Seems like happy days for Microsoft, right? Not so fast. If you thought Microsoft was in trouble for not having competitor browsers on their desktop, what do you think will happen when it comes to telephony? Can Microsoft put together a termination service deal that everyone, in all countries will find acceptable? Without massive litigation and regulatory involvement? Not likely.
So Microsoft will pass the choice to customers. They will unbundle the softphone from termination services.
People will experience this like unbundling your local phone service from your long distance carrier. You get to choose your in+out provider, probably in your softphone preferences or a control panel.
How will this work? Retailers will combine termination services and offer them up in a simple package. And you’ll choose among the packages. Skype could offer SkypeIn and SkypeOut services to non-Skype users, for example. Or you may prefer to get your In service from someone else.
[
Food analogy 2: You manufacture frozen pizza.
Eight topping varieties. Then Microsoft comes out with bake-it-yourself pizza dough (a la Boboli). that lets you choose exactly the combinations and proportions of sauces and toppings. An abundance of personal choice and control. ]
So Microsoft unbundles, and Windows users around the world pick from a short list of early InOut services. We may even have a Windows wizard or a web catalog to help shoppers. Each InOut product will include geographies covered, voice networks covered (Skype, Yahoo!, et al), rates and tariffs, and links to account and billing pages. And branding, don’t forget the branding.
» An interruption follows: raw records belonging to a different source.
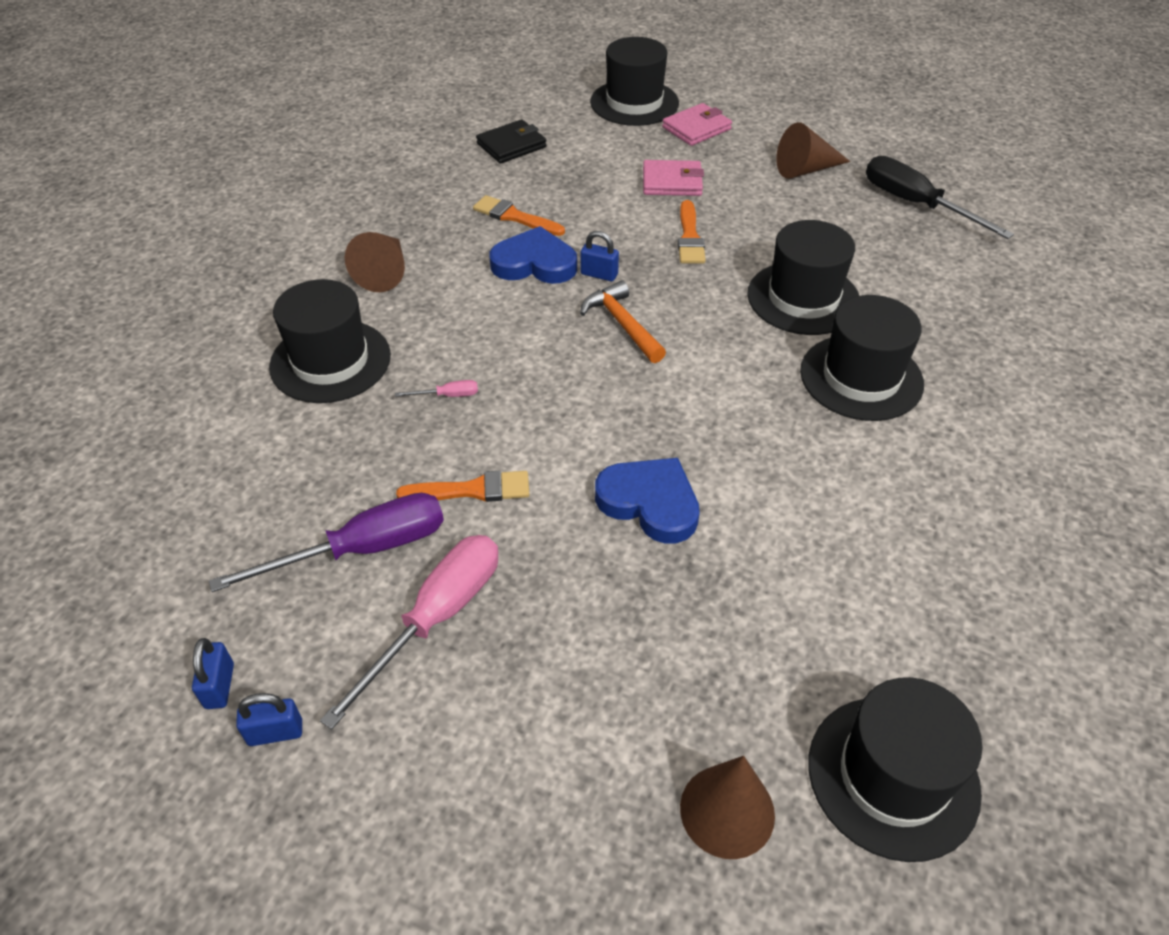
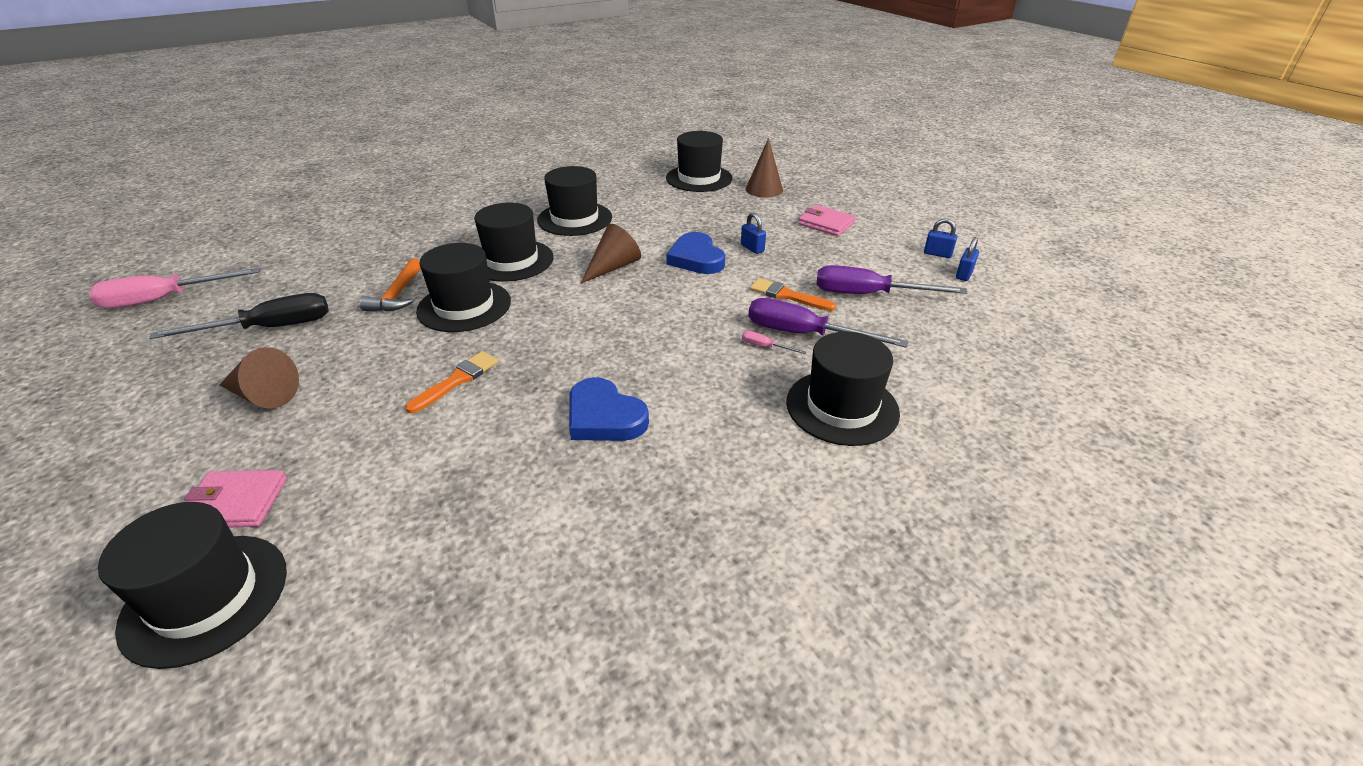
camera: 145 degrees left, 10 degrees down
pink screwdriver [320,535,498,729] -> pink screwdriver moved to [89,268,260,308]
brown cone [345,232,405,292] -> brown cone moved to [581,224,641,284]
orange brush [473,195,565,236] -> none
black wallet [476,119,547,164] -> none
blue padlock [580,231,619,281] -> blue padlock moved to [741,212,766,254]
orange hammer [580,280,666,363] -> orange hammer moved to [360,258,421,312]
pink wallet [643,160,704,196] -> pink wallet moved to [798,205,856,236]
black screwdriver [866,156,1014,239] -> black screwdriver turned 105 degrees counterclockwise [149,293,329,339]
none -> black hat [537,166,612,236]
none -> purple screwdriver [748,298,909,348]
This data will be published via xml, RSS syndication style. This will make it very easy to keep millions of subscribers around the world updated. Side effects include very efficient competitive information, useful for those who compete strictly on price. It will also create options for those smart enough to game these markets the way airlines game ticket sales.
Service providers will compete on how well they serve specific markets. One gives great rates to the Philippines. Another provides customer service in Hindi. Enterprises will be able to map InOut service to their customer segments. Some services will be flat rate, others prepay, and yet others a hybrid.
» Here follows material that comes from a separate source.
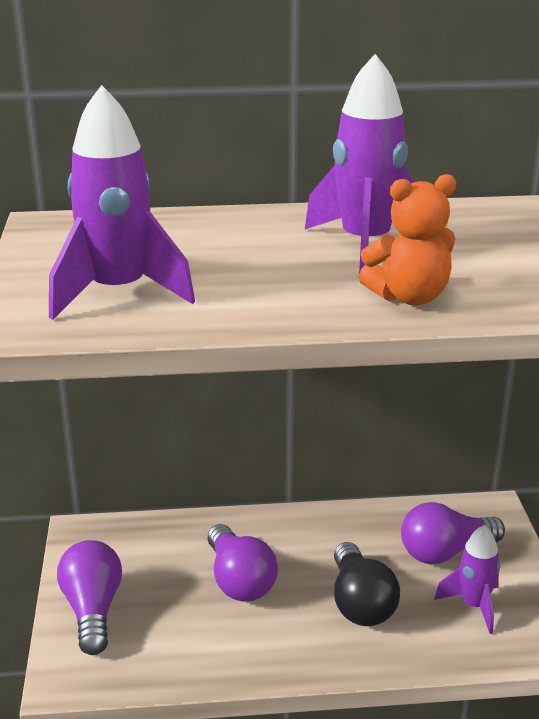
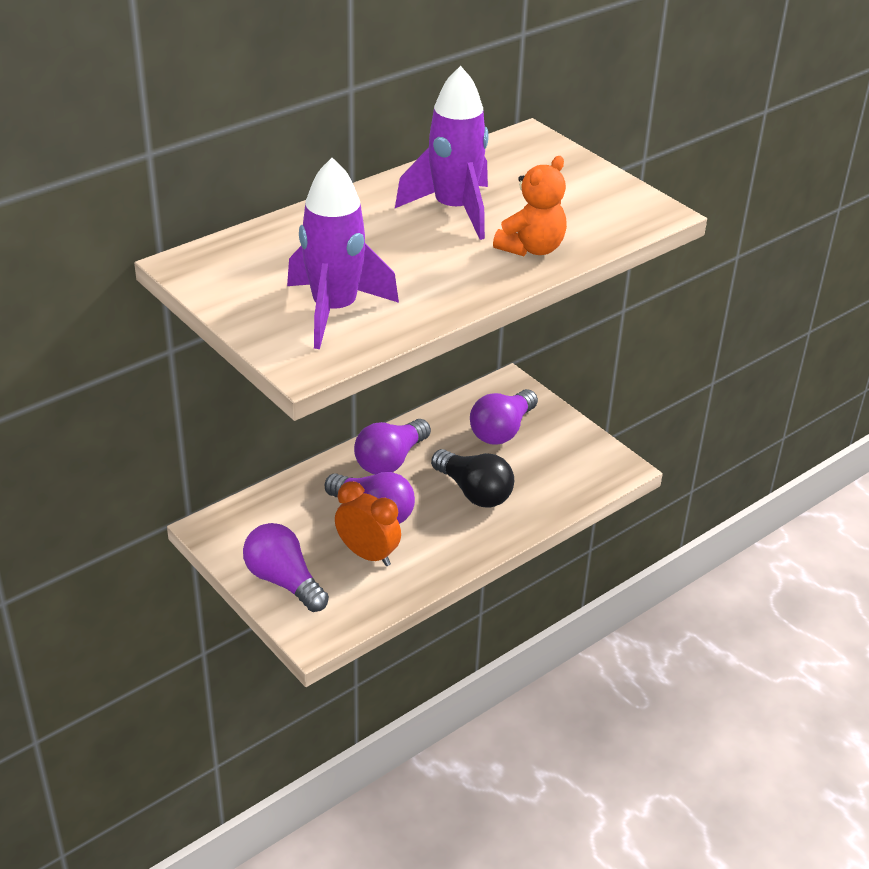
camera: 35 degrees left, 10 degrees up
purple rocket [434,525,500,634] -> none
none -> orange clock [335,481,401,566]
none -> purple light bulb [354,419,431,475]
Just as the syndicated product data informs the sell-side of the market, it may make it easier for customers to shop. Depending on the products, it may be as simple as buying a prepaid calling card or as complex as tiered long-distance plans. Expect third-party reviewers to compare services to help your choice.
Will there be switching costs? Aside from the customer attention burden, the biggest built-in switching costs will come from identity and credit verification.
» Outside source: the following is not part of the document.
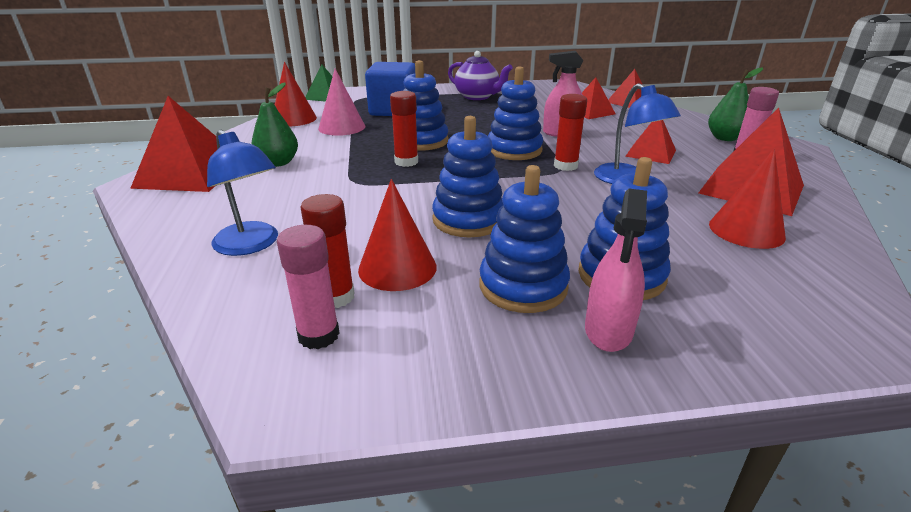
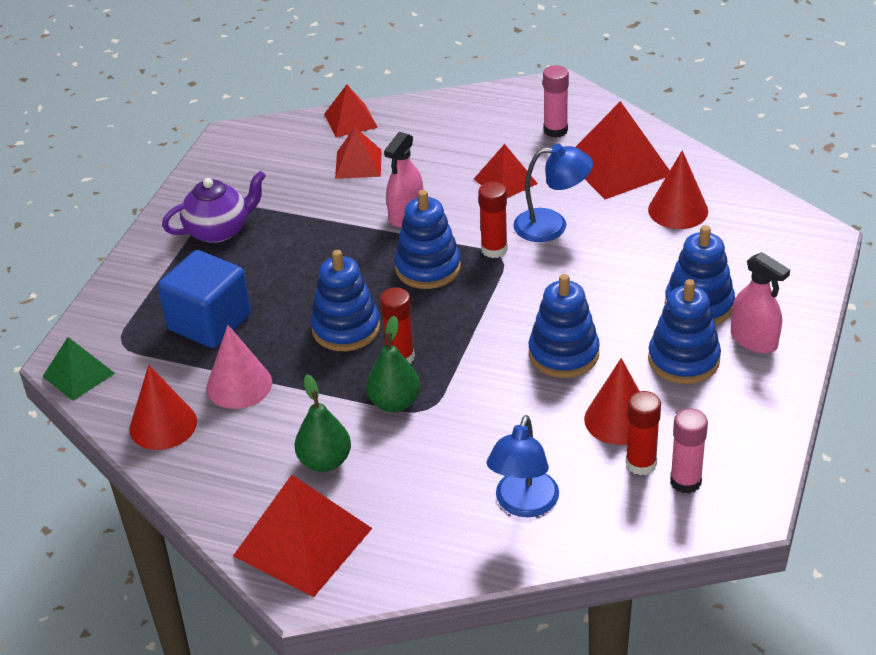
camera: 60 degrees left, 10 degrees up
blue lamp [207,129,278,256] -> blue lamp turned 120 degrees clockwise [487,415,559,517]
green pear [708,67,763,141] -> green pear moved to [366,316,420,412]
Skype, and others like Skype, will respond to the new system. They will play in four ways.
As an InOut service provider. Skype will continue to offer simple, vanilla, global services. As they learn more about their user segments, they will create products optimized for types of use and markets. Perhaps spun off as a sister company, Skype could offer InOut services to people who use competing softphones.
As a softphone network operator. Skype will become a channel for other InOut providers. They will compete against Yahoo!, MSN, AOL, Google, QQ, telcos and others by:
As a complementor. Skype is in a great position to lower the costs for InOut retailers. They need back office systems for billing, profile management, credit checking and profiling, usage analysis, and selling to users. Those systems are expensive, a barrier to entry. By polishing up their own back office software, Skype can offer these services to InOut retailers for a fee or a piece of the action.
Non-PSTN Peering. Skype may offer InOut services that peer with selected IM and softphone makers. There’s no technical reason that lowest common denominator chat and telephony shouldn’t work across vendors.
Net: new sources of revenue and new brand touch points.
Skype is adept at hiding the plumbing so users focus on what works. That's their brand, to date. Those skills and brands should do well for them in this new space.